T he country music world lost two great artists in recent weeks with the deaths of Mel McDaniel and Ferlin Husky.
McDaniel, a Grand Ole Opry member since 1986, died of cancer on March 31 at age 68.
When WGUS-AM radio station began the A Day in the Country music festival in May 1986, McDaniel was the very first headliner closing out that show.
His hit singles included Stand Up, Baby's Got Her Blue Jeans On, Louisiana Saturday Night and Old Man River (I've Come To Talk To You Again) .
The Oklahoma native also co-wrote with Bob Morrison their tribute to the Grand Ole Opry, The Grandest Lady of Them All , which became a hit single for Conway Twitty.
When the Opry celebrated its 60th anniversary in 1985, all of the Opry artists sang that song on a nationally-televised broadcast.
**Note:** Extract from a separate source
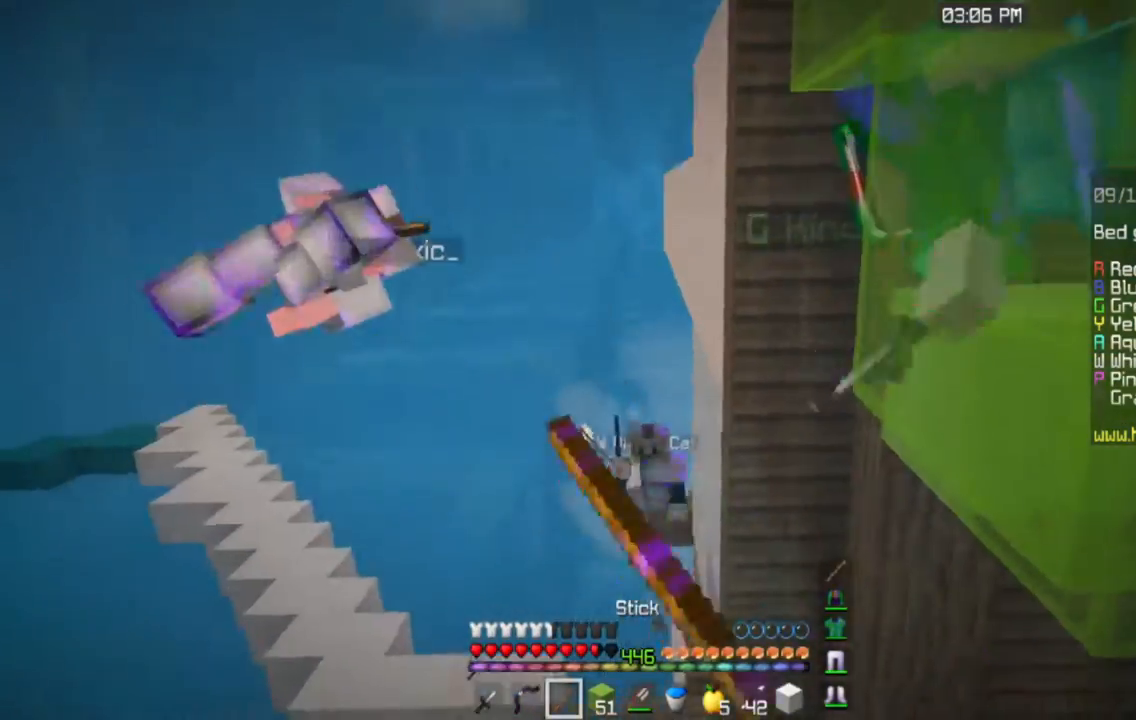
{"keys": ["space"], "mouse": ["left"], "events": []}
"You've got to admire those early entertainers who made the Opry what it is today," McDaniel told this columnist prior to his first Augusta appearance. "They spent long years on the road in damn old cars that would get them hardly anywhere.
"Becoming a member of the Opry is a responsibility I accept whole heartedly," he added. "I feel you've got to put something back in this business. You just can't take and take and take."
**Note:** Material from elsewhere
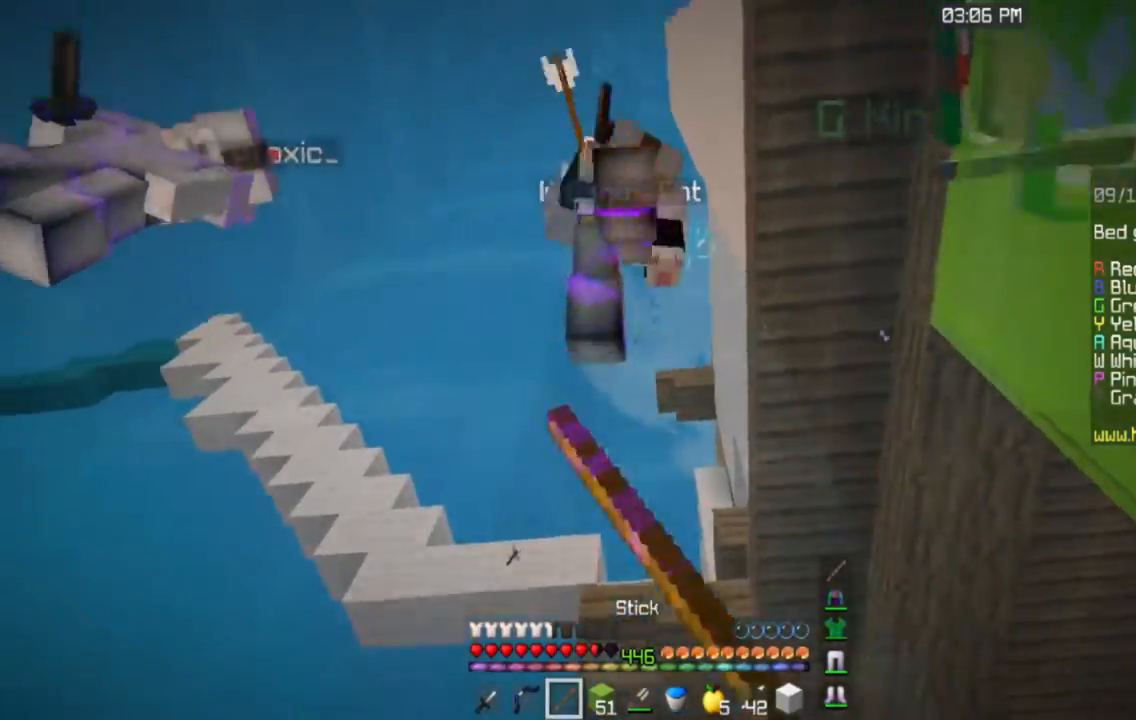
{"keys": ["space"], "mouse": ["left"], "events": []}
McDaniel was known for his enthusiastic style of performing, especially in singing Stand Up with its lines, "Stand up! Have you ever been there? Stand up! Identify. Stand up! Tell us all about it. Stand up! Testify!"
He loved his fans and told me, "You can be feeling pretty rough, but, when you get on a stage and see the appreciation of an audience, it overrides all other feelings. They feed the hungry in my soul."
FERLIN HUSKY died March 17 at age 85 after years of cardiac problems.
He first joined the Grand Ole Opry in 1954 when it was being broadcast over the NBC network, but he had to leave the cast when he took a job as Arthur Godfrey's summer replacement on the competing CBS network.
Husky was hired back on the Opry after the summer show ended but was let go in 1964 with several other artists who couldn't perform the Opry's then-required 26 shows a year.
The Missouri native was inducted into the Country Music Association's Hall of Fame last year.
Husky especially was known for two giant-selling country singles: (Since You've) Gone in 1957 and Wings of a Dove in 1960. Both became crossover Top 20 pop hits as well as No. 1 country hits.
He talked to The Tennessean newspaper in 2009 about recording Gone and said, "We had the Jordanaires on there as the (backing) vocal group, and Grady Martin on vibes, and a ton of people in the studio. The producer, Ken Nelson, got upset. He said, 'If one more person comes through those doors, the session is off.' And then here comes Miss Millie Kirkham (Elvis Presley's frequent backup vocalist) to sing the soprano vocal part."
As I mentioned in a recent column, Husky also starred in several big-screen movies including Forty Acre Feud in 1965, The Las Vegas Hillbillys in 1966 with a cast that included Mamie Van Doren and Jayne Mansfield and also Hillbillys in a Haunted House in 1967 with a cast that included film legends John Carradine (Keith Carradine's father), Lon Chaney Jr. and Basil Rathbone.
Also in Forty Acre Feud was Claude Casey, who starred in western movies and who founded WJES-AM and WKSX-FM radio stations in Johnston, S.C.
In addition to his music, Husky was known for a country comedy character he created that he called Simon Crum.
FESTIVALS TIME: Lots of fun country, blues and bluegrass festivals are around the corner in May including A Day in the Country, Aiken Bluegrass Festival, Blind Willie McTell Blues Festival and Papa Joe's Banjo-B-Que Festival.